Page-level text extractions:
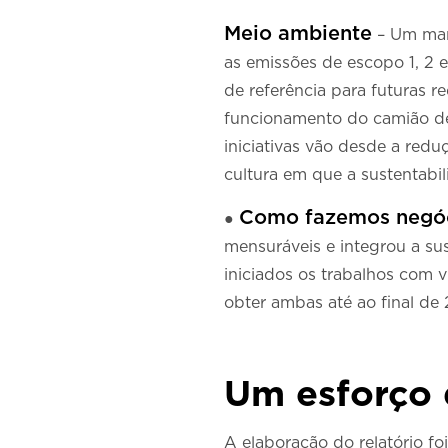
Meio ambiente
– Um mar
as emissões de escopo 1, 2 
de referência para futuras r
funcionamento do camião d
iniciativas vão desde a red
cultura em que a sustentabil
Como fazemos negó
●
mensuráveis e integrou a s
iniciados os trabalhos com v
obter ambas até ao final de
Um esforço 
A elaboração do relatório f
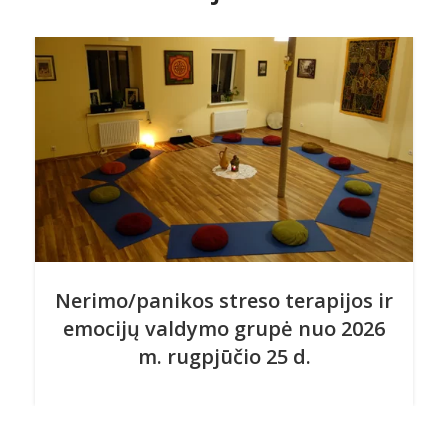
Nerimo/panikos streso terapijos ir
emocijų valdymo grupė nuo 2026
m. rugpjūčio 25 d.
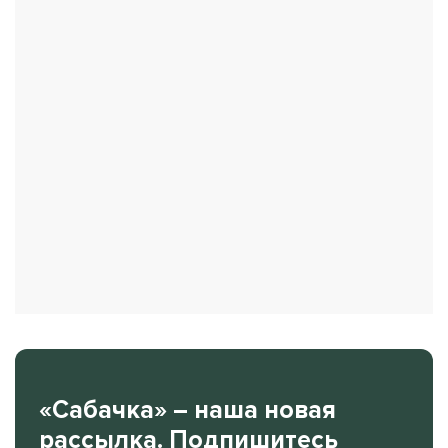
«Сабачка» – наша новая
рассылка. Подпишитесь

> _EXERCISE OBJECTIVE_:
Transcribe the records word for word and include no pictures.

> _RESULT OF THIS TASK_:
Meio ambiente
– Um mar
as emissões de escopo 1, 2 
de referência para futuras r
funcionamento do camião d
iniciativas vão desde a red
cultura em que a sustentabil
Como fazemos negó
●
mensuráveis e integrou a s
iniciados os trabalhos com v
obter ambas até ao final de
Um esforço 
A elaboração do relatório f
Nerimo/panikos streso terapijos ir
emocijų valdymo grupė nuo 2026
m. rugpjūčio 25 d.
«Сабачка» – наша новая
рассылка. Подпишитесь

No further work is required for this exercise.